1) protects LGBTQ+ people from falling out of the housing system in the first place, e.g. social housing [1] and supported housing that is aware and responsive to the challenges faced by LGBTQ+ people;

2) provides a ‘safety net’ for those that have lost their housing, e.g. specialist or inclusive homelessness services, refuges for victims of abuse and for asylum seekers/refugees, and;

3) builds routes back into safe housing for those that ended up in the ‘safety net’, e.g. help in transitioning out of supported housing, housing first approaches, etc.

We can only achieve this if we are ready to look beyond the assumption that better LGBTQ+ right-focused legislation has solved all problems and saved the day. Housing organisations need to understand that being passively ok with LGBTQ+ people is nowhere near enough to secure safe homes. In fact, taking proactive action isn’t just a nice thing to do to improve diversity standards. For some LGBTQ+ people, it can literally make the difference between homelessness or safety.
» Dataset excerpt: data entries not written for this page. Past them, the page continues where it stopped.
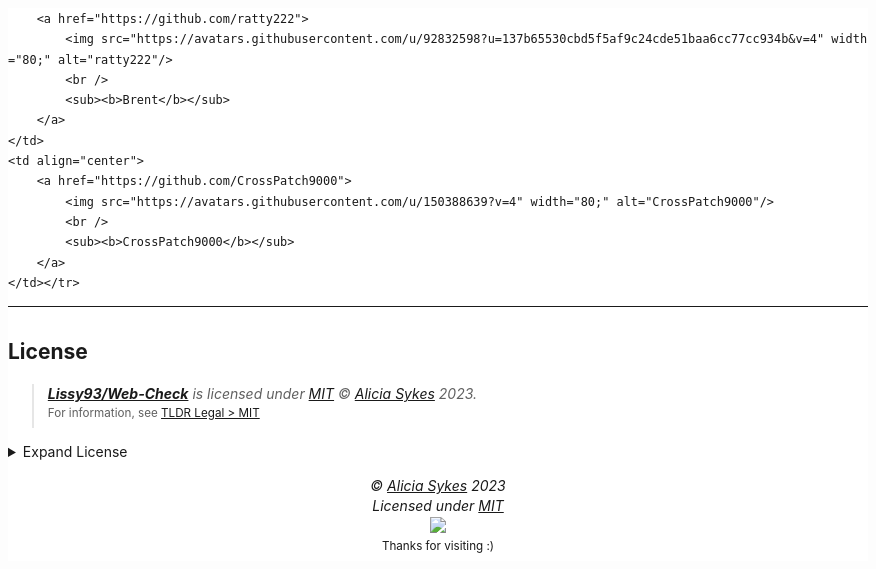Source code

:         <a href="https://github.com/ratty222">
            <img src="https://avatars.githubusercontent.com/u/92832598?u=137b65530cbd5f5af9c24cde51baa6cc77cc934b&v=4" width="80;" alt="ratty222"/>
            <br />
            <sub><b>Brent</b></sub>
        </a>
    </td>
    <td align="center">
        <a href="https://github.com/CrossPatch9000">
            <img src="https://avatars.githubusercontent.com/u/150388639?v=4" width="80;" alt="CrossPatch9000"/>
            <br />
            <sub><b>CrossPatch9000</b></sub>
        </a>
    </td></tr>
</table>


---

## License

> _**[Lissy93/Web-Check](https://github.com/Lissy93/web-check)** is licensed under [MIT](https://github.com/Lissy93/web-check/blob/HEAD/LICENSE) © [Alicia Sykes](https://aliciasykes.com) 2023._<br>
> <sup align="right">For information, see <a href="https://tldrlegal.com/license/mit-license">TLDR Legal > MIT</a></sup>

<details><summary>Expand License</summary></details>



<p  align="center">
  <i>© <a href="https://aliciasykes.com">Alicia Sykes</a> 2023</i><br>
  <i>Licensed under <a href="https://gist.github.com/Lissy93/143d2ee01ccc5c052a17">MIT</a></i><br>
  <a href="https://github.com/lissy93"><img src="https://i.ibb.co/4KtpYxb/octocat-clean-mini.png" /></a><br>
  <sup>Thanks for visiting :)</sup>
</p>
And in certain cases, life and death.

We hope this report can guide the housing sector and wider society to understand a community that has been left out of current narratives and solutions. Once again, we are reminded that we are far from achieving the Right to Housing for all, but also that we can have a part in helping to achieve this.

[1] Useful Resource: No Place like Home? Exploring the concerns, preferences and experiences of LGBT*Q social housing residents, HouseProud and University of Surrey.